Film sympa, qui relate la préadolescence d'un jeune paumé intégrant une bande de skateurs plus agés. Le film est tourné en format 4/3, on comprend pourquoi à la fin. Ca ne joue pas trop sur la corde de la nostalgie, ce qui est une bonne chose, mais ça n'est pas non plus une histoire hyper passionnante, juste une tranche de vie. Se regarde sans déplaisir, mais sans plus.
un film sans scénario, ou on a l'impression de passer une journée avec des (pré)ados, a glander. L'equivalent 90s de kids, de larry clark qui montrait une jeunesse desoeuvrée des 80s.
Vu en VF quebecoise, doublage pourri, mais surement difficile en VO, pour cause d'argot.
Pas d'internet, pas de téléphone, liberté de conscience, rébellion, le monde en terrain libre, avec comme épée de damocles un avenir fermé et étiqueté. Justesse d'une période vécu, Ravivant les souvenirs.
Un film super sur l'univers du skate aux Etats-Unis, mais surtout sur une jeune génération un peu perdue. On est emporté par la caméra, la musique et ces personnages. On passe un bon moment, avec cette bande de copains.
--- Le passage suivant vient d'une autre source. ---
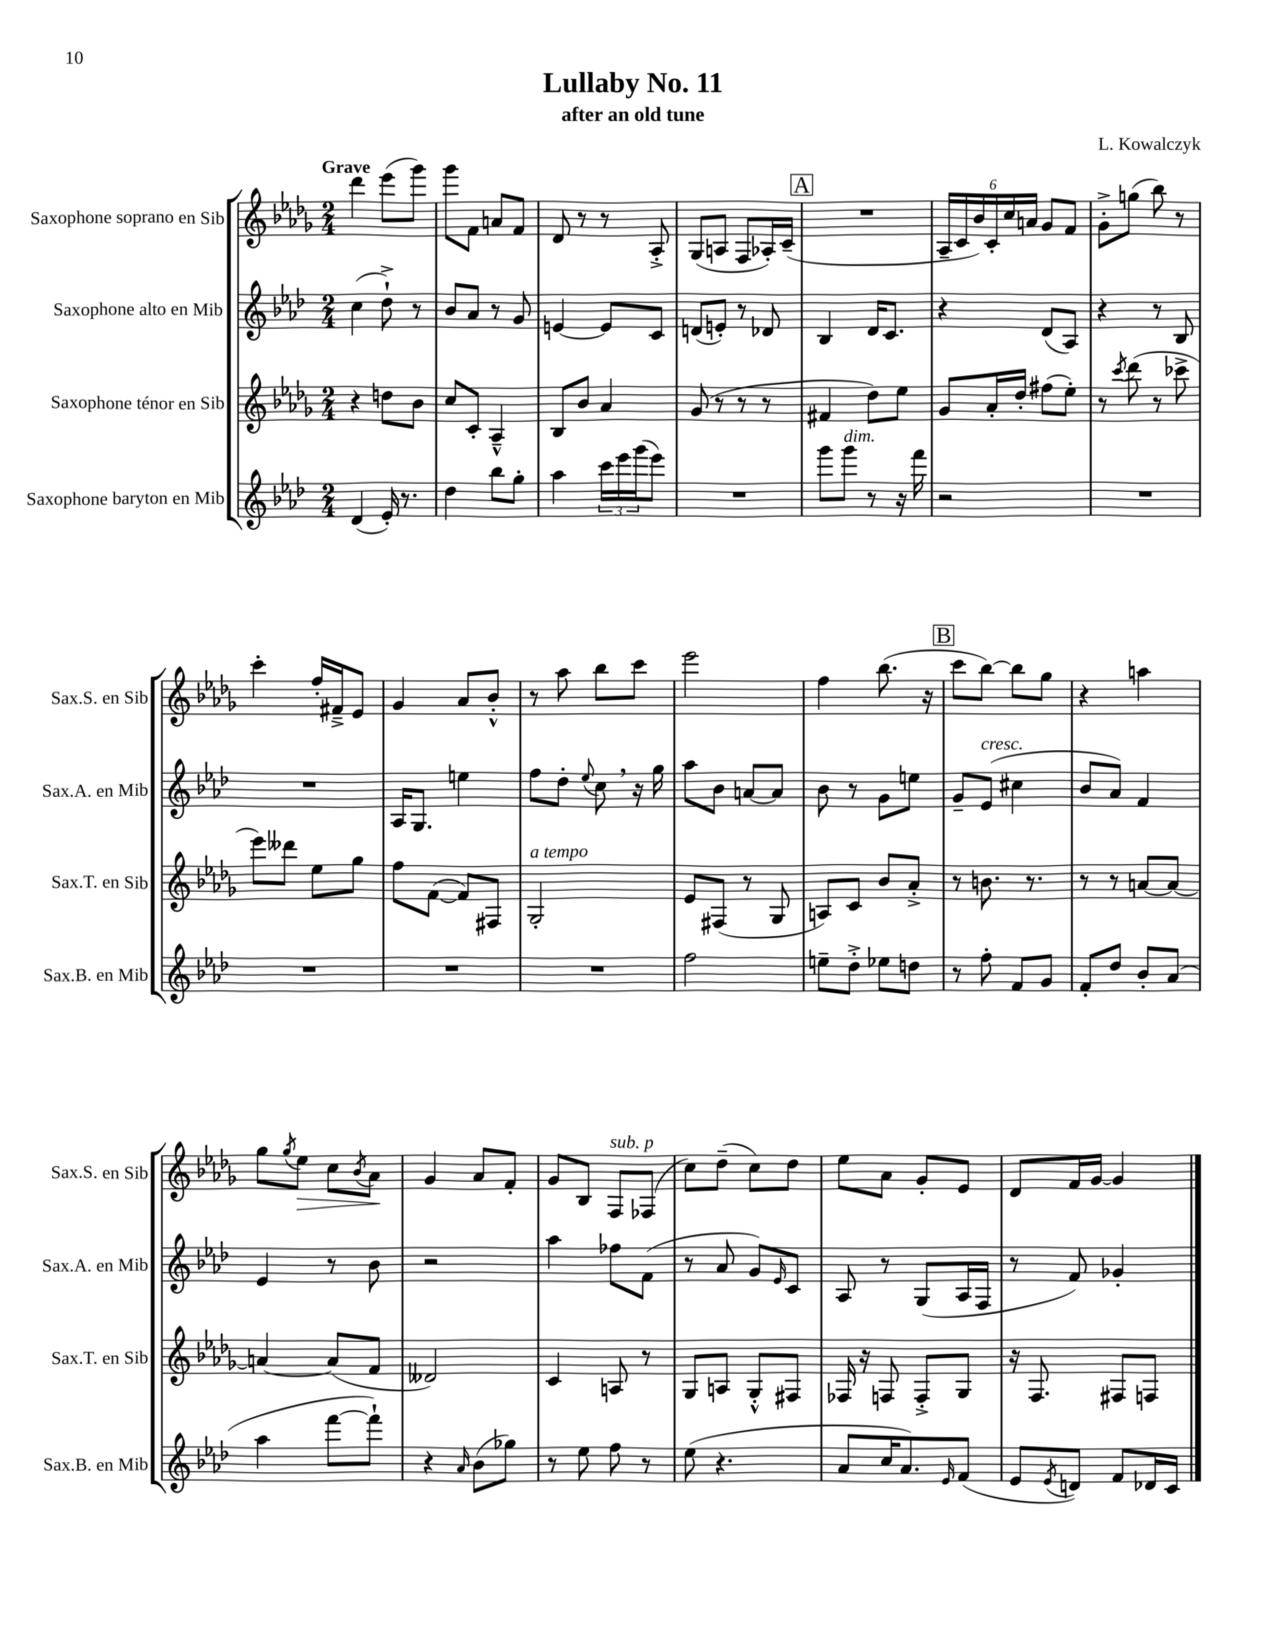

**kern	**kern	**kern	**kern	**dynam
*part4	*part3	*part2	*part1	*part1
*staff4	*staff3	*staff2	*staff1	*staff1
*I"Saxophone baryton en Mib	*I"Saxophone ténor en Sib	*I"Saxophone alto en Mib	*I"Saxophone soprano en Sib	*
*I'Sax.B. en Mib	*I'Sax.T. en Sib	*I'Sax.A. en Mib	*I'Sax.S. en Sib	*
*clefG2	*clefG2	*clefG2	*clefG2	*
*k[b-e-a-d-]	*k[b-e-a-d-g-]	*k[b-e-a-d-]	*k[b-e-a-d-g-]	*
*M2/4	*M2/4	*M2/4	*M2/4	*
=1	=1	=1	=1	=1
!	!	!	!LO:TX:a:B:t=Grave	!
(4d-/	4r	(4cc\	4ddd-\	.
16e-'/)	8ddn\L	8dd-`^\)	(8eee-\L	.
8.r	.	.	.	.
.	8b-\J	8r	8ggg-\J)	.
=2	=2	=2	=2	=2
4dd-\	8cc/L	8b-/L	8ggg-\L	.
.	8c'/J	8a-/J	8f\J	.
8bb-\L	4A-~^^/	8r	8an/L	.
8gg'\J	.	8g/	8f/J	.
=3	=3	=3	=3	=3
4aa-\	8B-/L	[4en/	8d-/	.
.	8b-/J	.	8r	.
24ccc\LL	4a-/	8e/L]	8r	.
24eee-\	.	.	.	.
(24ggg\J	.	.	.	.
8eee-\J)	.	8c/J	8A-'^/	.
=4	=4	=4	=4	=4
2r	(8g-/	(8dn/L	(8G-/L	.
.	8r	8en'/J)	8An/J	.
.	8r	8r	8F/L	.
.	8r	8d-X/	16A-X'/L)	.
.	.	.	(16c~/JJ	.
!!LO:REH:place=s1:t=A
=5	=5	=5	=5	=5
8ggg\L	4f#X/	4B-/	2r	.
!LO:TX:a:i:t=dim.	!	!	!	!
8ggg\J	.	.	.	.
8r	8dd-\L)	16d-/KL	.	.
.	.	8.c/J	.	.
16r	8ee-\J	.	.	.
16fff\	.	.	.	.
=6	=6	=6	=6	=6
2r	8g-/L	4r	24A-~/LL	.
.	.	.	24c/	.
.	.	.	24b-/)	.
.	16a-'/L	.	24c'/	.
.	.	.	24cc/	.
.	16dd-'/JJ	.	.	.
.	.	.	24an/JJ	.
.	(8ff#X\L	(8d-/L	8g-/L	.
.	8ee-'\J)	8A-/J)	8f/J	.
=7	=7	=7	=7	=7
2r	8r	4r	8g-'^\L	.
.	8qccc/	.	.	.
.	(8ddd-\	.	(8ggn\J	.
.	8r	8r	8bb-\)	.
.	8ccc-X^\	8B-/	8r	.
!!LO:LB:g=z
=8	=8	=8	=8	=8
2r	8eee-\L)	2r	4ccc'\	.
.	8ddd--X\J	.	.	.
.	8ee-\L	.	16ff'/LL	.
.	.	.	16f#X~^/J	.
.	8gg-\J	.	8e-/J	.
=9	=9	=9	=9	=9
2r	8ff\L	16A-/KL	4g-/	.
.	.	8.G/J	.	.
.	([8f\J	.	.	.
.	8f/L])	4een\	8a-/L	.
.	8F#X/J	.	8b-'^^/J	.
=10	=10	=10	=10	=10
!	!LO:TX:a:i:t=a tempo	!	!	!
2r	2G-'/	8ff\L	8r	.
.	.	8dd-'\J	8aa-\	.
.	.	8qqee-/	.	.
.	.	8cc,\	8bb-\L	.
.	.	16r	8ccc\J	.
.	.	16gg\	.	.
=11	=11	=11	=11	=11
2ff\	8e-/L	8aa-\L	2eee-\	.
.	(8F#X/J	8b-\J	.	.
.	8r	[8an/L	.	.
.	8G-/	8a/J]	.	.
=12	=12	=12	=12	=12
8een~\L	8An/L)	8b-\	4ff\	.
8dd-'^\J	8c/J	8r	.	.
8ee-X\L	8b-/L	8g\L	(8.bb-\	.
8ddn\J	8a-'^/J	8een\J	.	.
.	.	.	16r	.
!!LO:REH:place=s1:t=B
=13	=13	=13	=13	=13
8r	8r	8g~/L	8ccc\L	.
!	!	!LO:TX:a:i:t=cresc.	!	!
8ff'\	8.bn\	(8e-/J	[8bb-\J)	.
8f/L	.	4cc#X\	8bb-\L]	.
.	8.r	.	.	.
8g/J	.	.	8gg-\J	.
=14	=14	=14	=14	=14
8f'/L	8r	8b-/L	4r	.
8dd-/J	8r	8a-/J)	.	.
8b-'/L	[8an/L	4f/	4aan\	.
(8a-/J	8a/J_	.	.	.
!!LO:LB:g=z
=15	=15	=15	=15	=15
4aa-\	4an/_	4e-/	8gg-\L	.
.	.	.	8qgg-/	.
!	!	!	!	!LO:HP:b
.	.	.	8ee-\J	>
[8fff\L	(8a/L]	8r	8cc\L	.
.	.	.	8qb-/	.
8fff`\J])	8f/J	8b-\	8a-\J	.
.	.	.	.	]
=16	=16	=16	=16	=16
4r	2d--X/)	2r	4g-/	.
16qqa-/	.	.	.	.
(8b-\L	.	.	8a-/L	.
8gg-X\J)	.	.	8f'/J	.
=17	=17	=17	=17	=17
8r	4c/	4aa-\	8g-/L	.
8ee-\	.	.	8B-/J	.
!	!	!	!LO:TX:a:i:t=sub. p	!
8ff\	8An/	8ff-X\L	8F/L	.
8r	8r	(8f\J	(8F-X/J	.
=18	=18	=18	=18	=18
(8ee-\	8G-/L	8r	8cc\L)	.
4.r	8An/J	8a-/	(8dd-~\J	.
.	8G-'^^/L	8g/L)	8cc\L)	.
.	.	16qqe-/	.	.
.	8F#X/J	8c/J	8dd-\J	.
=19	=19	=19	=19	=19
8a-/L	16F-X/	8A-/	8ee-\L	.
.	16r	.	.	.
16cc/K	8Fn/	8r	8a-\J	.
8.a-/)	.	.	.	.
.	8F'^/L	(8G/L	8g-'/L	.
16qqe-/	.	.	.	.
(8f/J	8G-/J	16A-/L	8e-/J	.
.	.	16F/JJ	.	.
=20	=20	=20	=20	=20
8e-/L	16r	8r	8d-/L	.
.	8.F/	.	.	.
8qe-/	.	.	.	.
8dn/J)	.	8f/)	16f/L	.
.	.	.	[16g-/JJ	.
8f/L	8F#X/L	4g-X'/	4g-/]	.
16d-X/L	8Fn/J	.	.	.
16c/JJ	.	.	.	.
==	==	==	==	==
*-	*-	*-	*-	*-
Avec en VOST, une phrase sur 5 tout au plus traduite, ce film ne peut être regardé si vous ne maitrisez pas la langue anglaise. Pas la peine de tenter votre chance
Une perte de temps. Filmé en 4:3 je vois vraiment pas l'intérêt. Oui c'était dans les années 90 mais quand même... Une histoire banale qui n'a vraiment pas de fond.